I saw you at Six Fronts," Azra said in acknowledgement. "I don't think they'd have held the line without you." His Reflections were unnerving, sure, but she remembered seeing the crackling gold in the sky and feeling secure that Osiris would be where he was needed. "I couldn't do something like that. Don't know anyone else who could have, either."

Osiris had stopped dead in his tracks a few sentences back. Azra turned to look at him, confused.

The Warlock asked a question, sounding positively haunted. "You remember the Battle of Six Fronts?"

Azra shrugged. "Everything's a mishmash still. I'm functional, not sane."

"But you remember it," Osiris asked again, demanding confirmation.

"Yeah," Azra said. "What's the big deal?"

"The big deal?" Sagira interjected. "Azra, you weren't Raised until after Six Fronts."

"Over a century afterwards, in fact," Osiris added. "How?"

Azra paused to consider that herself. But the past was a tangle and the future was locked in splintered glass. "Leave it," she decided. It wasn't something she could afford to lose herself over.

Osiris opened his mouth to argue. Azra interrupted before he could. "Leave it," she hissed.

There was half a second of tense silence. "Alright," Sagira said gently. "We'll leave it."

Azra turned and walked away.
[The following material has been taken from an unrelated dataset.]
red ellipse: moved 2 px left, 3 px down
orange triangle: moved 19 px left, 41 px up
Osiris stepped quickly to follow her.

"You surprised me," Osiris said. "I will not make the same mistake twice."

"You won't have the chance," Azra said. "We're almost through."
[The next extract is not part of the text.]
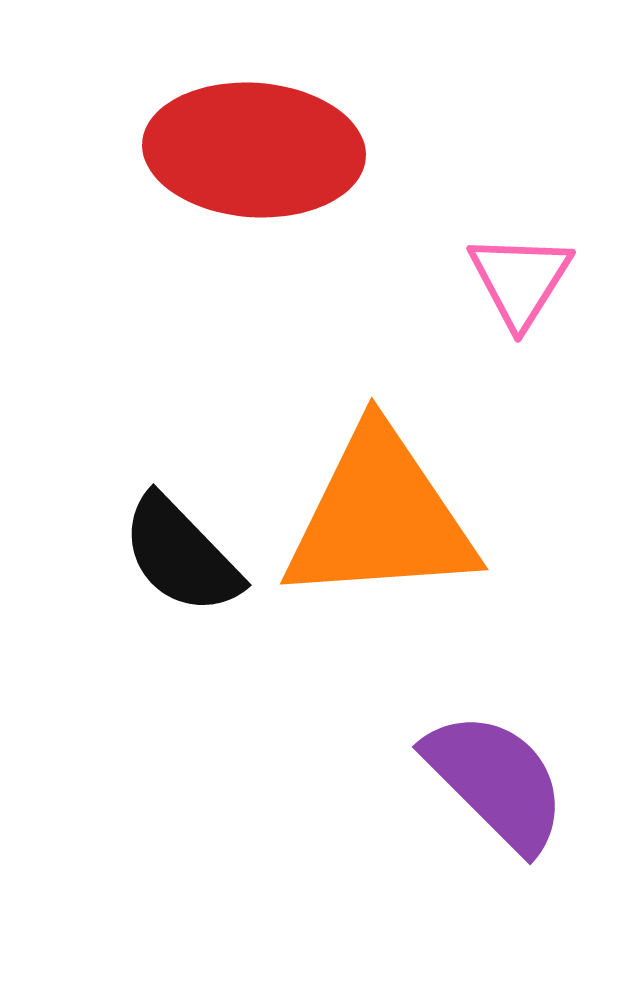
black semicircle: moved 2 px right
"That Lantern is not a physical object," Osiris pointed out. "When we leave the Forest, it most likely will not come with you."

Azra shrugged. "Probably."

"Will you be functional without it?"

Azra didn't answer. The silence spoke her uncertainty for her.

"Then before we go-"

"I don't want to stay here any longer than I have to," Azra said.
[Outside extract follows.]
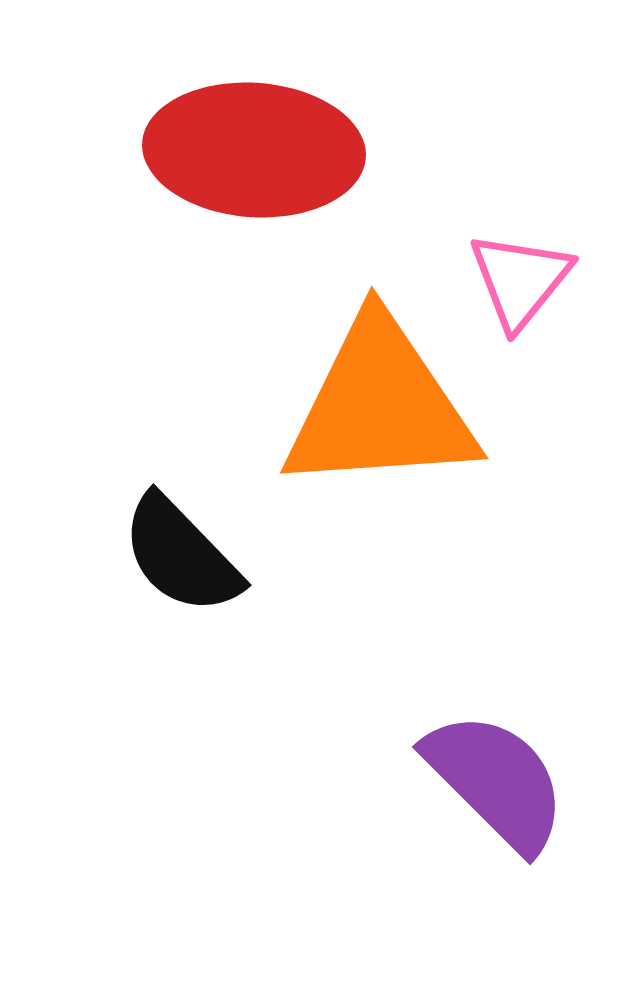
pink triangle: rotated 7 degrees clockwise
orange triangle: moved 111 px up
"Give me the opportunity," Osiris demanded.

Osiris was supposed to be aloof. He'd always been aloof before, removed, hard-eyed, no sympathy to blunt his sharp edges. Why was he so insistent now? Had recent events finally managed to put a dent in his impenetrable ego? Had his decades of isolation left him with a new view on Humanity? Why was he looking at her now with gratitude and compassion?

"When I look at you, I see a bit of Saint-14," Osiris admitted.

"We'll find him," Azra said, not quite knowing if it was a promise or a prediction.

Osiris nodded at her. "When the next freak comes along-" he used the word with a frank blandness, so different than Azra's earlier spite- "When I look at them, I will see a bit of you. And fate will turn on a different facet."

Is that enough? Spark asked silently. He himself still had anger born of protectiveness. After all he's done, all the guilt he seeded in you, do you really believe he'll change?

I want… I want things to be better, Azra thought back. I want things to be able to be better.

So you're going to forgive him?

How is he supposed to be a better person if we don't let him try? Azra thought. No risk, no reward.

Spark didn't answer that with any concrete thoughts. Azra took his worry, his own fear of failure, and wrapped him in the mental equivalent of a hug.

"I'll accept that," Azra said aloud before she could talk herself out of it. She came to a stop before the last threshold, taking in the scenery around her one last time. A pool of Radiolaria sat in the center of their room. Chunks of rock sat propped in its center like some fountain ornament. The room was ringed with doors marked with incomprehensible symbols. Yet this door, so unremarkable, was the one that led out. Azra could feel it in her bones.

"We're here," Spark announced. "Are we ready for what's on the other side?"

"Never," Azra said confidently. She grabbed Osiris's wrist (whether to make sure he didn't get lost or to make sure he didn't chicken out) and then stepped through.